Die Veränderung kam, unverhofft und anders als erwartet. Im Jänner des Jahres 2012 wurde der gesamte aktuelle Salzburger Schwimmverband vom nationalen Verband ausgeschlossen. Ein Paukenschlag. Auf einmal wurde ein neuer regionaler Verband gesucht, ebenso ein neuer Schwimmsportverantwortlicher. Ohne zu zögern ergriff ich die Möglichkeit, unser Team gründete einen neuen Verband, der auch von den Institutionen anerkannt wurde, ich selbst wurde Präsident des nun neuen Salzburger Schwimmverbandes. Nun hatte ich nicht nur die sportliche Verantwortung über den heimischen Schwimmsport inne, sondern auch die funktionelle. Ich wollte es so. Ab sofort intensivierten sich die Streitigkeiten. Der Verbandsausschluss wurde nicht hingenommen, Verbandstage, Schiedsgerichte, ordentliche Gerichte sowie Anzeigen, Intrigen und persönliche Verleumdungen als auch die ständige sportliche und existenzielle Unsicherheit und die fehlende Planungssicherheit ob der juristischen Bedrohungen machten mich Schritt für Schritt mürbe.

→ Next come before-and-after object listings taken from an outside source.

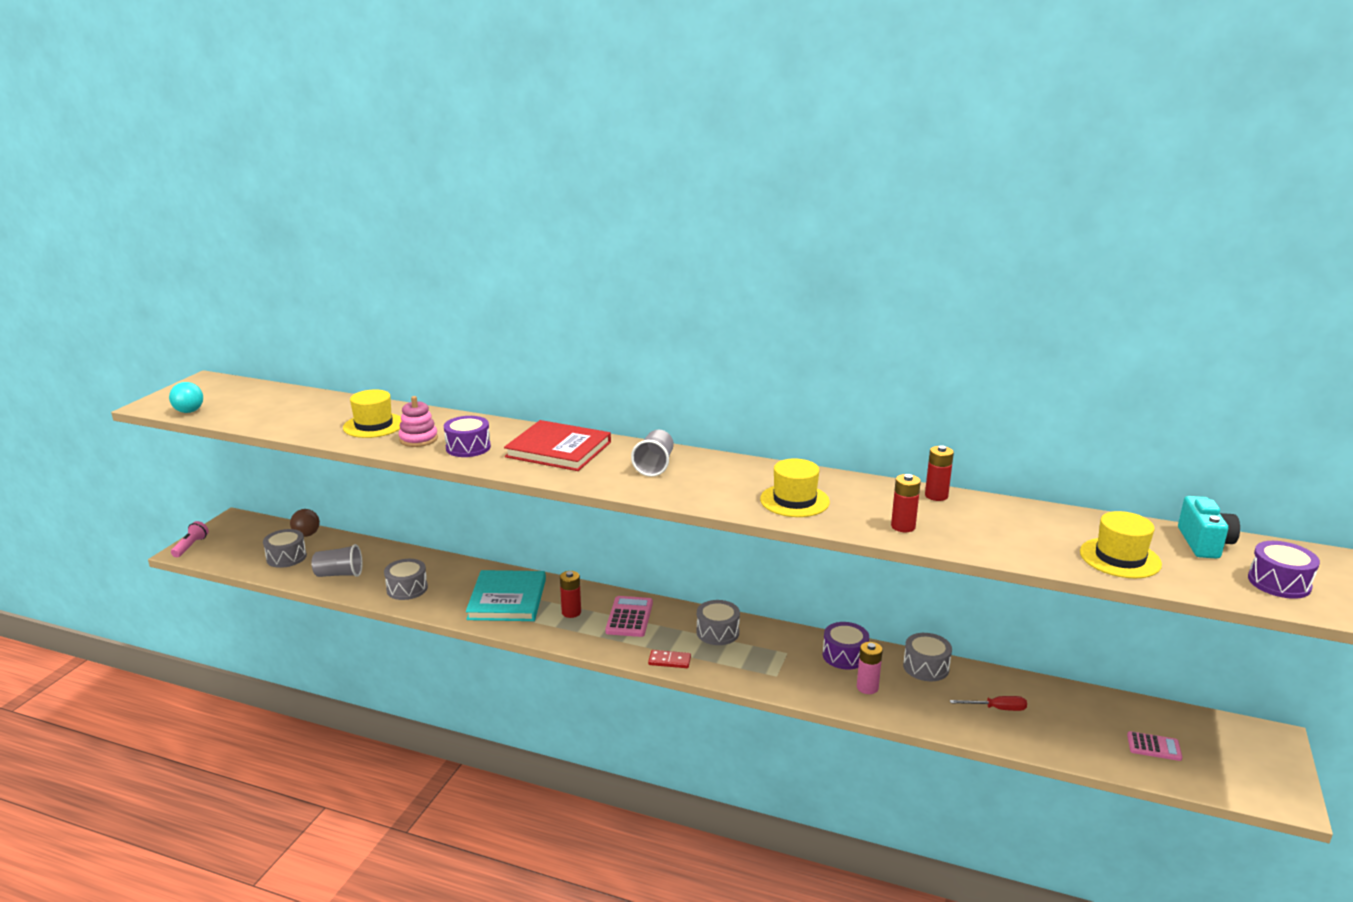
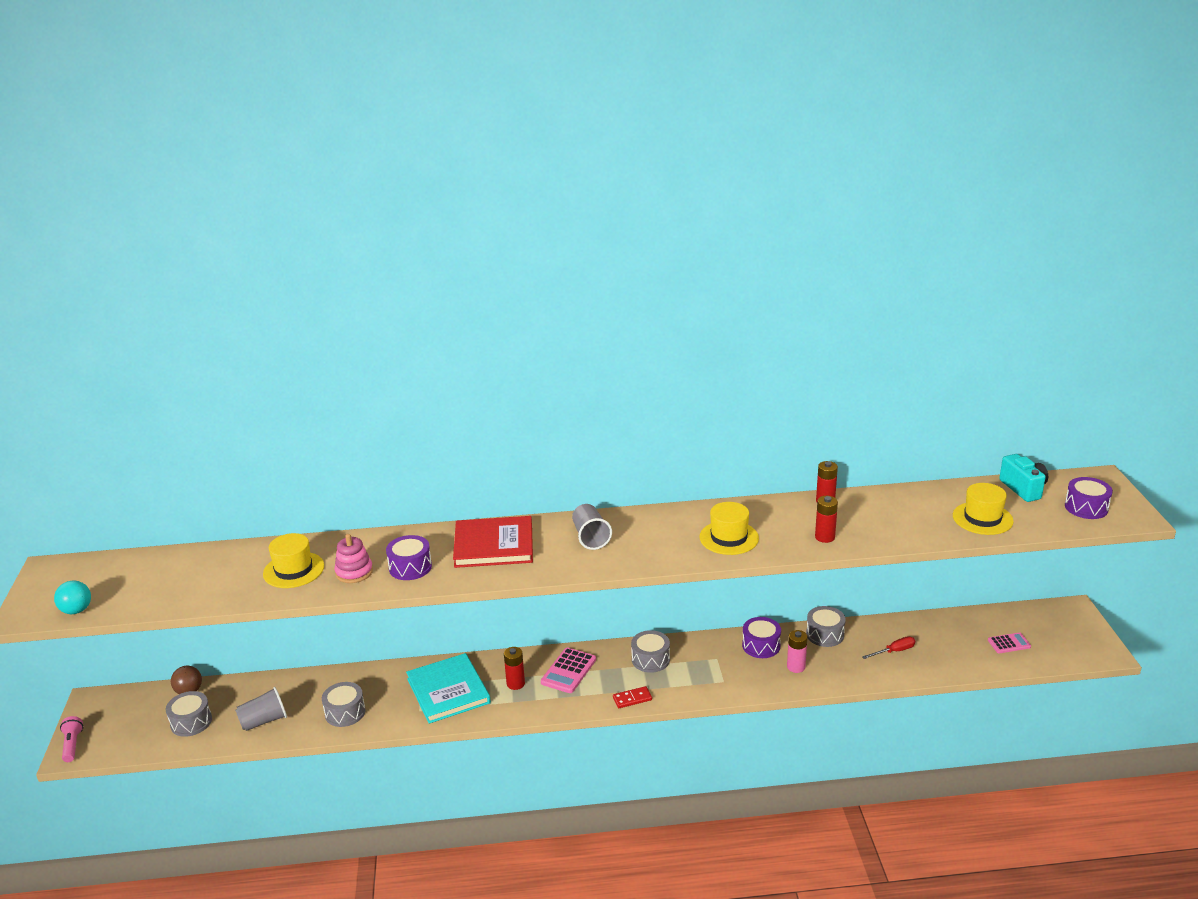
camera: 25 degrees left, 5 degrees up
(629, 617) = (568, 671): pink calculator -> pink calculator turned 135 degrees counterclockwise

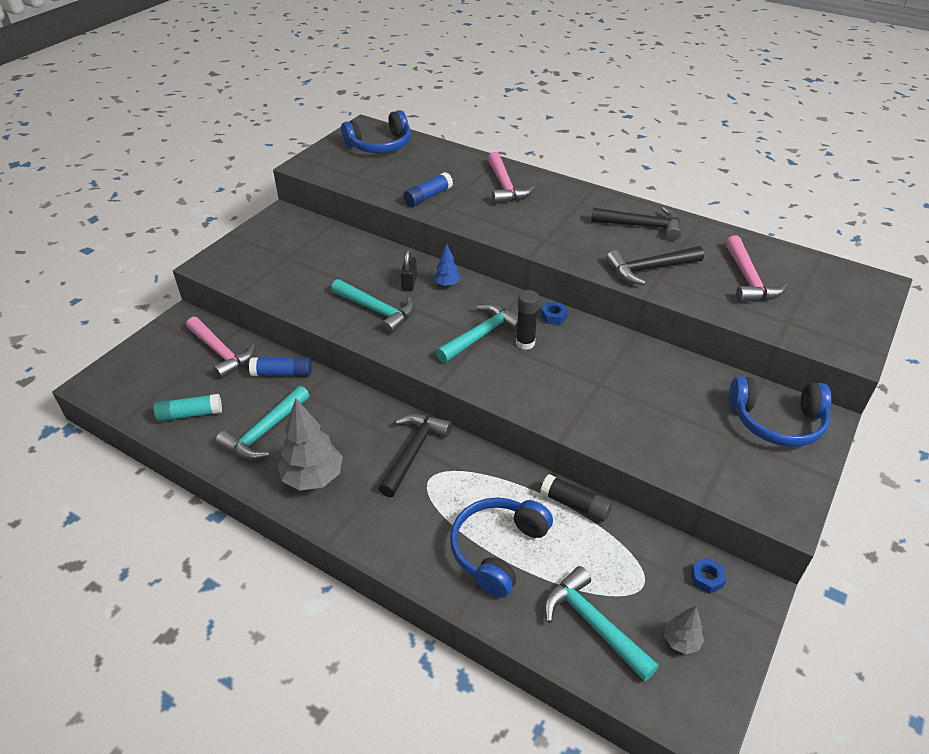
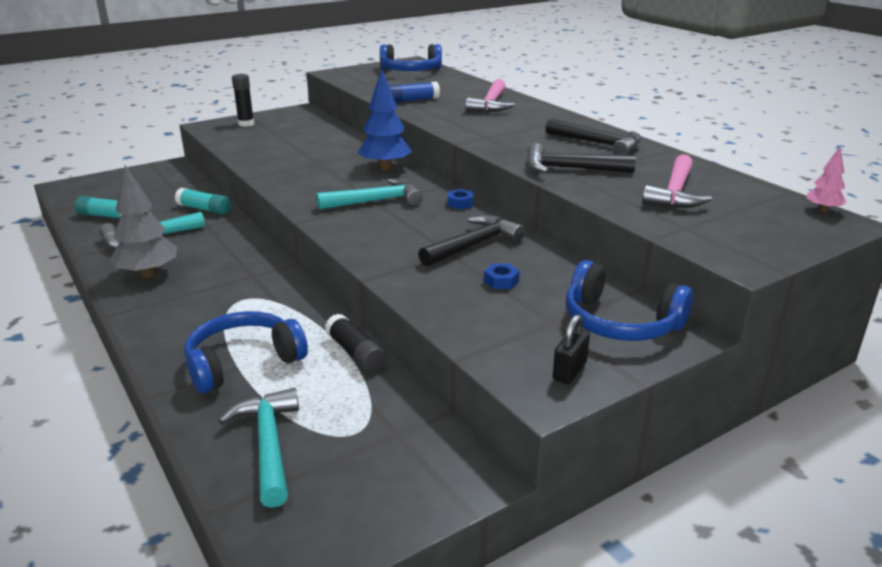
camera: 25 degrees right, 15 degrees down
(221, 353) = (174, 188): pink hammer -> none
(282, 373) = (204, 209): blue glue stick -> turquoise glue stick
(377, 310) = (304, 171): turquoise hammer -> none
(409, 283) = (353, 161): black padlock -> black padlock (569, 371)
(413, 452) = (249, 279): black hammer -> black hammer (473, 245)
(447, 284) = (385, 167): blue tree -> blue tree, size x1.95
(525, 343) = (411, 214): black glue stick -> black glue stick (246, 124)
(681, 641) = (344, 490): grey tree -> none
(706, 578) = (431, 450): blue nut -> blue nut (501, 281)
(856, 271) = (822, 210): none -> pink tree

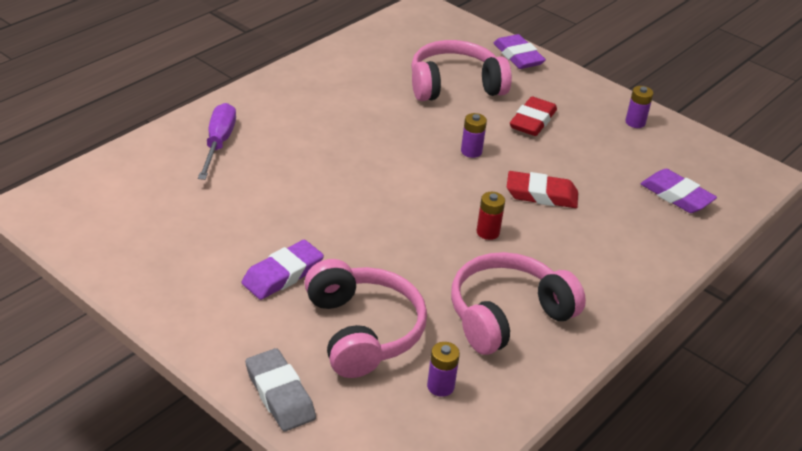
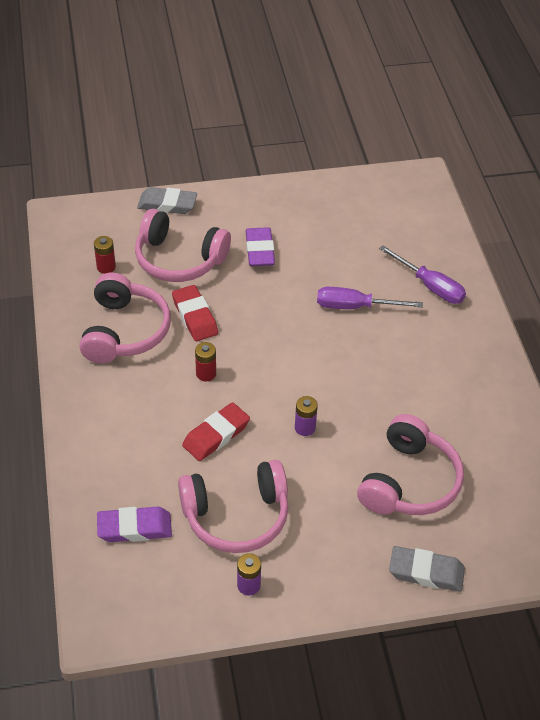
camera: 130 degrees right, 10 degrees up
(296, 177) = (355, 307): none -> purple screwdriver
(440, 386) = (106, 267): purple battery -> red battery
(518, 56) = (426, 572): purple eraser -> grey eraser
(532, 121) = (312, 502): red eraser -> red eraser (195, 316)
(594, 151) = (236, 516): none -> pink headphones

Die Schmerzen im Mund verschwanden nicht, im Gegenteil: Sie waren nun auch in den Sprachpausen mein treuer Begleiter. Ich konzentrierte mich auf die Auswirkung meiner Schmerzen, jedoch nicht auf ihren Grund. Den ständigen Überlastungen meines Sprachorgans begegnete ich mit Ignoranz, Durchhalteparolen und Kompensation. Mundspülungen, betäubende und beruhigende Tees, Schüßler Salze oder andere homöopathische Hilfsmittel konnten meine Schmerzen zwar kurzfristig verbessern, jedoch nicht dauerhaft auslöschen. Ausufernde Mundhygiene, die dazu führte, dass ich mir fünf- bis sechsmal am Tag die Zähne putzte, die Vermeidung von Nahrungsmitteln, die meine entzündete Schleimhaut im Mund zusätzlich reizten, sollten das Problem der dauerhaften Schmerzen verbessern; jede Therapie war aber nur als Schmerzunterdrückung gedacht.
Weitermachen, immer weitermachen .
Irgendwann kommt die Erlösung .
Noch nie war ich mit einem so hartnäckigen Gegner konfrontiert wie mit meinen Schmerzen. Da wurden selbst die Funktionärsstreitigkeiten zur Nebensache.